Read More: Netto Danmark Appoints Braw Bakir As New Country Director
In terms of store locations, Salling Group has adopted a novel approach. With the conversion of Netto outlets to the retailer’s new ‘Netto 3.0’ concept still ongoing, Basalt can act as a go-between – a stopgap between a traditional Netto store being cleared out and a new Netto 3.0 being developed.
“The plan is still to have all Netto stores converted to ‘3.0’ by 2025,” says Bakir. “This is a test concept, so we’re not putting a lot of capex investment into going out and finding new locations. Our initial ten Basalt stores are part of that natural Netto development pipeline, and if they are successful, we will look for additional sites after that.”

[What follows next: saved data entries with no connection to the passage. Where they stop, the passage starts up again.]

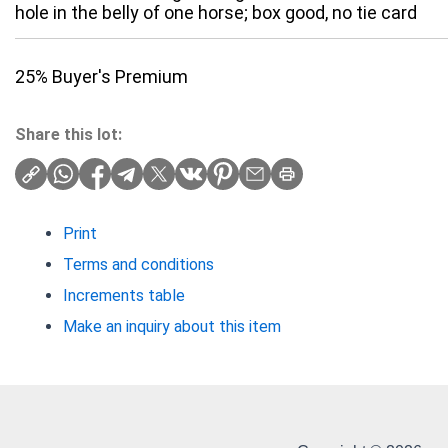
hole in the belly of one horse; box good, no tie card
25% Buyer's Premium
Share this lot:
Print
Terms and conditions
Increments table
Make an inquiry about this item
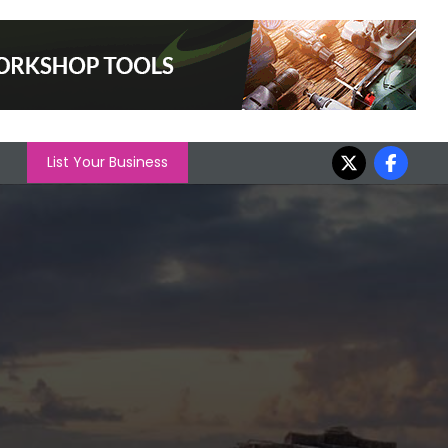
List Your Business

This leads to the question of cannibalisation – with the Netto brand’s reputation already established in the eyes of Danish consumers, could Basalt, with its promise of cheaper prices, erode the brand’s standing? Bakir isn’t so sure.
“Our customers are used to shopping around,” he says, “so, yes, Basalt could take some shoppers away from Netto, but it will also take some shoppers from our competitors as well. Actually, the plan is to open a Basalt right beside a Netto store, just to see how the traffic is affected. We have some experience with that, as we have some Netto stores located just beside a Føtex.”
Salling Group’s European footprint – it recently expanded its Netto operations in Poland, for example, taking over Tesco’s business there – will inevitably lead to a discussion about whether the Basalt concept could work in other markets, but Bakir won’t be drawn on the future plans for the concept beyond the current test phase.
“Let’s take small steps, assess the ten stores, and then evaluate it,” he explains. “That should take three to six months. After that, it’s really up to Per [Bank], whether he wants to launch it in Poland or other markets.”
Read More: Change Of Leadership Planned At Netto Polska As Tesco Transformation Begins
What the new chain has done, Bakir adds, is give new impetus to the business during challenging times.
“Everybody has been talking about the energy crisis and gross margins – all those kind of things,” says Bakir, “but I can feel that, since we launched Basalt, the energy level in our company has just gone up.
It’s been a way to start up some positive energy and given people something else to talk about.”
At a time when negative headlines seem to be all encompassing, this can only be a good thing.